RECORD EXCERPTS
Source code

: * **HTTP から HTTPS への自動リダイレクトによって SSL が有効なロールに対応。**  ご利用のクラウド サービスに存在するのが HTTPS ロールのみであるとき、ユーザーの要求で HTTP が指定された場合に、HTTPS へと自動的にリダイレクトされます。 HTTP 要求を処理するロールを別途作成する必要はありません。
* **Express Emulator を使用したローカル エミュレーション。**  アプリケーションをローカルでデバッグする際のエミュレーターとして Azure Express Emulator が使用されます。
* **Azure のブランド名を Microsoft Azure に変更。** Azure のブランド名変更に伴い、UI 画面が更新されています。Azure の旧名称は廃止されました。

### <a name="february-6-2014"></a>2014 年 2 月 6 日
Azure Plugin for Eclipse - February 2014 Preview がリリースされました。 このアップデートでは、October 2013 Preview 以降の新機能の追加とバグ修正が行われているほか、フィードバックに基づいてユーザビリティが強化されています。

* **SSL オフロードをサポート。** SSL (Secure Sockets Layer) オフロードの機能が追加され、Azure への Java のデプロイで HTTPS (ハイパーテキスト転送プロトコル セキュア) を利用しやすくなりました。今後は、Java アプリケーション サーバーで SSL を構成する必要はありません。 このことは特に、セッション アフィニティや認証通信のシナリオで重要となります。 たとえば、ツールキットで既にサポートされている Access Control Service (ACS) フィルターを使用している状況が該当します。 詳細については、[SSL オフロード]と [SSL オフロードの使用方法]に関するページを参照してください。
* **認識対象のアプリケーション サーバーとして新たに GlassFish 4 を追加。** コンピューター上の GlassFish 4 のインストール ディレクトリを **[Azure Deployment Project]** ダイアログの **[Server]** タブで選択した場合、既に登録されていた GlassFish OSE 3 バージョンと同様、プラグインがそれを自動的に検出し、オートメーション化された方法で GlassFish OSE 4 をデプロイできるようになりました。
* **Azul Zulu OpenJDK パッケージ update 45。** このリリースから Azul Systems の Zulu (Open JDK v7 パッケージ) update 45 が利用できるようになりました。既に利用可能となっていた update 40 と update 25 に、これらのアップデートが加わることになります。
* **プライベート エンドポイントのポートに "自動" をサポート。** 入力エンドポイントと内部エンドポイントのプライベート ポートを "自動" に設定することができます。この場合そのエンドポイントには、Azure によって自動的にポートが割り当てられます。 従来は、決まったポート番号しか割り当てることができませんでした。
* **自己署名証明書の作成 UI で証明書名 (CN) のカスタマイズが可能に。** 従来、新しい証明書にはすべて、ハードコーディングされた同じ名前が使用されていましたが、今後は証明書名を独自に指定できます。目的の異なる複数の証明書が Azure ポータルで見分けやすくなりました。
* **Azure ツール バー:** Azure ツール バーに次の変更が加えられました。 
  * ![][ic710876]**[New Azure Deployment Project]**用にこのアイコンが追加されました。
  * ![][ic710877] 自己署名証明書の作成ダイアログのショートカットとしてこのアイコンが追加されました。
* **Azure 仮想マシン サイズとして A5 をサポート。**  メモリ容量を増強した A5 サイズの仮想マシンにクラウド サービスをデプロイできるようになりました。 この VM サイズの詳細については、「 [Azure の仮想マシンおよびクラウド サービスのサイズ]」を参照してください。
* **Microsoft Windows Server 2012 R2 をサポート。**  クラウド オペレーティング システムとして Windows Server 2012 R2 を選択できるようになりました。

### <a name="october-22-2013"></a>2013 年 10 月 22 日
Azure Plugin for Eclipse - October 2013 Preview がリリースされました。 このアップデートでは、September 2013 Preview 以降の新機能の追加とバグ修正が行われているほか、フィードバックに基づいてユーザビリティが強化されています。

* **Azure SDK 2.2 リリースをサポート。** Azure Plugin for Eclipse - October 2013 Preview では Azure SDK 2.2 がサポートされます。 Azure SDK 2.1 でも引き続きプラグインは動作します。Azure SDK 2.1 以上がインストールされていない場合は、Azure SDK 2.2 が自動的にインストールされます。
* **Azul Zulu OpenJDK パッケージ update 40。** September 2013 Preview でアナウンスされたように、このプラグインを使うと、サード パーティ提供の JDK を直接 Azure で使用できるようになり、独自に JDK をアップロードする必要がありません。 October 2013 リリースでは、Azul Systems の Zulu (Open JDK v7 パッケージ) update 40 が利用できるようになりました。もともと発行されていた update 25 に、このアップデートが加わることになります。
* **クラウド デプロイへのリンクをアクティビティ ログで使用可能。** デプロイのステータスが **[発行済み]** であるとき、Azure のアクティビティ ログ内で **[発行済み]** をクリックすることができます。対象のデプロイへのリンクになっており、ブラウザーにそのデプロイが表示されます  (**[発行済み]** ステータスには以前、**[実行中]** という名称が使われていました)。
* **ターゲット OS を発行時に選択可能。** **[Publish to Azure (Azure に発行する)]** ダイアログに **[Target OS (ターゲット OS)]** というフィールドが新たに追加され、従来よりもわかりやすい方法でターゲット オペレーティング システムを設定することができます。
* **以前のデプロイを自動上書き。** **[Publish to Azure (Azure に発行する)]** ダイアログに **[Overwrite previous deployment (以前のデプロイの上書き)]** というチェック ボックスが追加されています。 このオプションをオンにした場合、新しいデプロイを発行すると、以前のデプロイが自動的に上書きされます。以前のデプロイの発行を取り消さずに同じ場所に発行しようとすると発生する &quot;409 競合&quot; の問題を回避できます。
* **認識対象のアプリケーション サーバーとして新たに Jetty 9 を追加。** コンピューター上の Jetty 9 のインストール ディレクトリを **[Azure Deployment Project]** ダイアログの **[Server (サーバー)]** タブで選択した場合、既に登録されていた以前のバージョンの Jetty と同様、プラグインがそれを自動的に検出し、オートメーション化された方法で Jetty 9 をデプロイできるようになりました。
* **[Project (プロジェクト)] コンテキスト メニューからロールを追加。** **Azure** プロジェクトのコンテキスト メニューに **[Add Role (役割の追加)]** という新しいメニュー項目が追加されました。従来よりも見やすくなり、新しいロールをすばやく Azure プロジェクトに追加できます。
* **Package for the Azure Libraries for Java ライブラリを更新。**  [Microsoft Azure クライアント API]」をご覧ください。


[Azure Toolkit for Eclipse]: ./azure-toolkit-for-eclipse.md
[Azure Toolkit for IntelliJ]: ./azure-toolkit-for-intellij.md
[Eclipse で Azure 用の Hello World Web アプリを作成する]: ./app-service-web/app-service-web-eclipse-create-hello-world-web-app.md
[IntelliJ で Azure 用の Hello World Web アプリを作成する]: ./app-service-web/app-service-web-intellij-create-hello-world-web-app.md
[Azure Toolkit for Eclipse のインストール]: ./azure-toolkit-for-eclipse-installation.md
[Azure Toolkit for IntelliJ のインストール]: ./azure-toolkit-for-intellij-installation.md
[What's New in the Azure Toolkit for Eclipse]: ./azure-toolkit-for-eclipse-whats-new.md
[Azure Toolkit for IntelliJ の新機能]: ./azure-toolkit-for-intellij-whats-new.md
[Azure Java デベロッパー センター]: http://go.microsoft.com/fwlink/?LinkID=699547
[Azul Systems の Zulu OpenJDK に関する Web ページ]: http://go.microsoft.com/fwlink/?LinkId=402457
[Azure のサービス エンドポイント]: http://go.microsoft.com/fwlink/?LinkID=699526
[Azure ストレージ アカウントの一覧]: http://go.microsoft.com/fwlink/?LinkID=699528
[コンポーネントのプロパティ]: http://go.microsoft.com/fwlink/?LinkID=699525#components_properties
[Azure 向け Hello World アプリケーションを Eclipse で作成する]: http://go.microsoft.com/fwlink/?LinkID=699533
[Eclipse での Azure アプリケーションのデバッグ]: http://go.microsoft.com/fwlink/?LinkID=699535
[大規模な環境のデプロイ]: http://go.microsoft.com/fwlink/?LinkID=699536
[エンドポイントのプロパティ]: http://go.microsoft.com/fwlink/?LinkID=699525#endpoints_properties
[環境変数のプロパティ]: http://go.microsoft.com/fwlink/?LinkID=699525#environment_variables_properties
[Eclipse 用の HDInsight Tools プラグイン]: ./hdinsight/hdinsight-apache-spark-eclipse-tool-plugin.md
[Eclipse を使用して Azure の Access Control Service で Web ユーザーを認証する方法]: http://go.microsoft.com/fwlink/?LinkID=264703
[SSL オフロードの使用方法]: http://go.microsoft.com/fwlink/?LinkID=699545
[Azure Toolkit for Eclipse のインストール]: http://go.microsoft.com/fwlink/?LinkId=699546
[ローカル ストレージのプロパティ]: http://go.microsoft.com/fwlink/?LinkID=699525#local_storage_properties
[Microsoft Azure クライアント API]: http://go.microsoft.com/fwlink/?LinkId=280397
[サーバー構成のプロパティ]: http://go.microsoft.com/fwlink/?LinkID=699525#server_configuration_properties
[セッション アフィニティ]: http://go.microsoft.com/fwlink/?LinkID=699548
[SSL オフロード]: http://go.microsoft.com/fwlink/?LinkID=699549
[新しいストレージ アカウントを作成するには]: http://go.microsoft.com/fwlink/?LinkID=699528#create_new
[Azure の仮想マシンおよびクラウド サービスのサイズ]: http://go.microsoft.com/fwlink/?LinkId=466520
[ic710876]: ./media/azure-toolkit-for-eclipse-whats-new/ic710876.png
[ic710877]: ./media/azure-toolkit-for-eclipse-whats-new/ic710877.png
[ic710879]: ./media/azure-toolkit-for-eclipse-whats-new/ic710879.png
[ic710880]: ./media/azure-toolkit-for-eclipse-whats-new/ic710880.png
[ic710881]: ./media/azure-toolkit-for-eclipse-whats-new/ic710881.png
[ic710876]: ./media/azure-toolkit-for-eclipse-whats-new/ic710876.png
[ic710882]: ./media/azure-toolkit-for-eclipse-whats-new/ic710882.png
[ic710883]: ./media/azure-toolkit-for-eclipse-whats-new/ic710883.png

TASK ITEM
Repeat only the lines starting at the one that contains "Eclipse のインストール]: http://go.microsoft.com/fwlink/?LinkId=699546" and ending at the last line above, exactly as written.

SOLUTION
[Azure Toolkit for Eclipse のインストール]: http://go.microsoft.com/fwlink/?LinkId=699546
[ローカル ストレージのプロパティ]: http://go.microsoft.com/fwlink/?LinkID=699525#local_storage_properties
[Microsoft Azure クライアント API]: http://go.microsoft.com/fwlink/?LinkId=280397
[サーバー構成のプロパティ]: http://go.microsoft.com/fwlink/?LinkID=699525#server_configuration_properties
[セッション アフィニティ]: http://go.microsoft.com/fwlink/?LinkID=699548
[SSL オフロード]: http://go.microsoft.com/fwlink/?LinkID=699549
[新しいストレージ アカウントを作成するには]: http://go.microsoft.com/fwlink/?LinkID=699528#create_new
[Azure の仮想マシンおよびクラウド サービスのサイズ]: http://go.microsoft.com/fwlink/?LinkId=466520
[ic710876]: ./media/azure-toolkit-for-eclipse-whats-new/ic710876.png
[ic710877]: ./media/azure-toolkit-for-eclipse-whats-new/ic710877.png
[ic710879]: ./media/azure-toolkit-for-eclipse-whats-new/ic710879.png
[ic710880]: ./media/azure-toolkit-for-eclipse-whats-new/ic710880.png
[ic710881]: ./media/azure-toolkit-for-eclipse-whats-new/ic710881.png
[ic710876]: ./media/azure-toolkit-for-eclipse-whats-new/ic710876.png
[ic710882]: ./media/azure-toolkit-for-eclipse-whats-new/ic710882.png
[ic710883]: ./media/azure-toolkit-for-eclipse-whats-new/ic710883.png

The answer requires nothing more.